We're responding, most likely, to a culture that tells us to buck up. We're also responding to our past, especially when we asked for support and didn't receive it.
"If I come home and I'm upset, and I try to get my husband's attention and I can't, if he says, 'I'm going to bed. I'm exhausted,' I suddenly have this feeling of, 'I'm alone,'" Johnson says. "Our brains read that as a threat."
Threats aren't always, "I'm leaving you." Sometimes they're, "I can't help you."
"We are mammals who rely on each other for survival," Johnson says. "We are wired for connection. When you feel shut out, your brain registers that the same way it registers physical pain. It's a danger cue. Your response is to avoid the danger. To shut down."
Securely attached couples, she says, give voice to their fears. I'm lonely and I need some company. I'm exhausted and I need some help. I feel like I'm turning to you for support and I'm not getting it.

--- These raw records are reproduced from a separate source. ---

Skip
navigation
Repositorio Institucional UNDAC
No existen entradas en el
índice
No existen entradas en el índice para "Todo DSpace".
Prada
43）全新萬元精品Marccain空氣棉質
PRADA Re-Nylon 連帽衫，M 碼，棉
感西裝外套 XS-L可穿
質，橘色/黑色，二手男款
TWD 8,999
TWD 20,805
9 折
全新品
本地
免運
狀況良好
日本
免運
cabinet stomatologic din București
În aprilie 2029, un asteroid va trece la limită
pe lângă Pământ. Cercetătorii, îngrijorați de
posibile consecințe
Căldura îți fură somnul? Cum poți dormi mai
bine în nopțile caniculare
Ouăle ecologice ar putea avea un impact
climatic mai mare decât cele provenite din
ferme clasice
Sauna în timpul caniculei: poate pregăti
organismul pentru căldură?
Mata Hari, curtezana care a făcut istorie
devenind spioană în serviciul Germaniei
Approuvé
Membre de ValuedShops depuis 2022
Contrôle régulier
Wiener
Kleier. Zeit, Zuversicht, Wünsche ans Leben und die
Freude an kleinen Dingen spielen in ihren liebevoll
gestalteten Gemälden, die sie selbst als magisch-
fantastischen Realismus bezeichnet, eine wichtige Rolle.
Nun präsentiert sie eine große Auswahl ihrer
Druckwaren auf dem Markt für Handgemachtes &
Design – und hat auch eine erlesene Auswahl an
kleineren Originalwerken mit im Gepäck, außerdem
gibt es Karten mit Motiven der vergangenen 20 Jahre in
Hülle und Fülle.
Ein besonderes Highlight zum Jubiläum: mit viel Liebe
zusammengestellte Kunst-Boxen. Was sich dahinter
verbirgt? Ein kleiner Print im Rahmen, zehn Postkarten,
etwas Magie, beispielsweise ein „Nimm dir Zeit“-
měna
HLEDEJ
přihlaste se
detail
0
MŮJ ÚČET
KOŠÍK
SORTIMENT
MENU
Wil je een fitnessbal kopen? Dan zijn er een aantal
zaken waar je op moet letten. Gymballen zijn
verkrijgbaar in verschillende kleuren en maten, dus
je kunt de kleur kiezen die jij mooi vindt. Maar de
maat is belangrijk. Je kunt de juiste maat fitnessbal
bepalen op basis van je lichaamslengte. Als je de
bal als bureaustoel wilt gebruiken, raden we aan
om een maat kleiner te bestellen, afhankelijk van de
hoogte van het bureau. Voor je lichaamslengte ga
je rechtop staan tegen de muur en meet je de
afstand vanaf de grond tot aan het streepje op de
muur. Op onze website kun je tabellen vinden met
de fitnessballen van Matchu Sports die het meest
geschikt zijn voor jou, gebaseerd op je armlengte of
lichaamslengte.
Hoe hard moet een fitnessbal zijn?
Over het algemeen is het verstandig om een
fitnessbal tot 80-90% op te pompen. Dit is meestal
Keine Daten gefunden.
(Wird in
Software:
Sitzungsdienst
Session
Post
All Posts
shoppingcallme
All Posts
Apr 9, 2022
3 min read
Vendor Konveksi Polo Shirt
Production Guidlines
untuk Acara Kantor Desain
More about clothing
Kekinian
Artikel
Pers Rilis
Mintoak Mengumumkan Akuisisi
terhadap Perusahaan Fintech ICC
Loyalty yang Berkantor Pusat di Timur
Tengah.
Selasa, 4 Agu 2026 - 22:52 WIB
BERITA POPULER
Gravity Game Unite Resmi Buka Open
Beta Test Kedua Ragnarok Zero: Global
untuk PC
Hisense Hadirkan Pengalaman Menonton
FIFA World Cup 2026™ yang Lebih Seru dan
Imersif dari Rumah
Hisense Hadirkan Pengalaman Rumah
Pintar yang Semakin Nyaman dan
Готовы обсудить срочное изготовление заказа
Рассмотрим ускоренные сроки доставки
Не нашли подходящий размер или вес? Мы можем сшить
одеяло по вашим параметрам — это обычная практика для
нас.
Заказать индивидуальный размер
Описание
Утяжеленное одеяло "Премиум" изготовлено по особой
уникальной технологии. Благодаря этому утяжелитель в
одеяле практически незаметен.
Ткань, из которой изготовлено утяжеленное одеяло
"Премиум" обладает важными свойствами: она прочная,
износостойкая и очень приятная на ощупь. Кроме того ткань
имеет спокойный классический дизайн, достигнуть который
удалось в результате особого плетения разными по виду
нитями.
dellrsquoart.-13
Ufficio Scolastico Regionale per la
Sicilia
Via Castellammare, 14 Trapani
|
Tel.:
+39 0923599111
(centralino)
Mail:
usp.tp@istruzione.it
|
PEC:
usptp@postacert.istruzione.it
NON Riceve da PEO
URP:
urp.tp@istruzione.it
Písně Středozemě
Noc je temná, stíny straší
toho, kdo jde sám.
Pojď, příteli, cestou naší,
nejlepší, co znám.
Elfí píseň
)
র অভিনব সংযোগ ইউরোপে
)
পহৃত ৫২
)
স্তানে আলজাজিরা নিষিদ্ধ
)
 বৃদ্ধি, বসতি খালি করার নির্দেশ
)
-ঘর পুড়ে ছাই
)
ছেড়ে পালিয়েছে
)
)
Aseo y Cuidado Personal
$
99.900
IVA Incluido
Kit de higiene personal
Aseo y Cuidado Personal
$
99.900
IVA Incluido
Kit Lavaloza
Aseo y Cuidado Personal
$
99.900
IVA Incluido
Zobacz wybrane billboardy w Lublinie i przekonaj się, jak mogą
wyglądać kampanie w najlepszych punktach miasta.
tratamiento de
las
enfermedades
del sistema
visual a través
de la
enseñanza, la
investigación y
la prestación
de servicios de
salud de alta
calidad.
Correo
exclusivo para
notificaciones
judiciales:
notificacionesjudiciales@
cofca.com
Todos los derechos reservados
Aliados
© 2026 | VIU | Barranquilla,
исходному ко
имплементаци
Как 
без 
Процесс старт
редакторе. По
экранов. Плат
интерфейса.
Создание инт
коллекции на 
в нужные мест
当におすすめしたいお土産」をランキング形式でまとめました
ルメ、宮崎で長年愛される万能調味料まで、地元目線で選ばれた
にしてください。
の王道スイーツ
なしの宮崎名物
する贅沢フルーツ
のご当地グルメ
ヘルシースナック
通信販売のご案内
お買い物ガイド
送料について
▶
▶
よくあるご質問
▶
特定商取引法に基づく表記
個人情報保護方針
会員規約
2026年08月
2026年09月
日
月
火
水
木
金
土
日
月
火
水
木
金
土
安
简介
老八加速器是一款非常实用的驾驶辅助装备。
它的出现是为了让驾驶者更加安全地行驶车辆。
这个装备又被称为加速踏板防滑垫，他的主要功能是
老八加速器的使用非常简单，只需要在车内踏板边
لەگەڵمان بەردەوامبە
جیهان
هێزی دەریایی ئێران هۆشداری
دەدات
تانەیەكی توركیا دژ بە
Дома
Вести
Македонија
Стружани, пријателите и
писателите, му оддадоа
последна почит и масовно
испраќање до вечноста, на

They let go of notions of independence and pride and scorekeeping and do everything in their power to balance and strengthen each other.
"The way to create strong people is not to tell them to be self-sufficient," Johnson says. "The way to create strong people is to create stronger relationships."
I can't think of a single exception to this rule. And I can't think of a better time to start living it.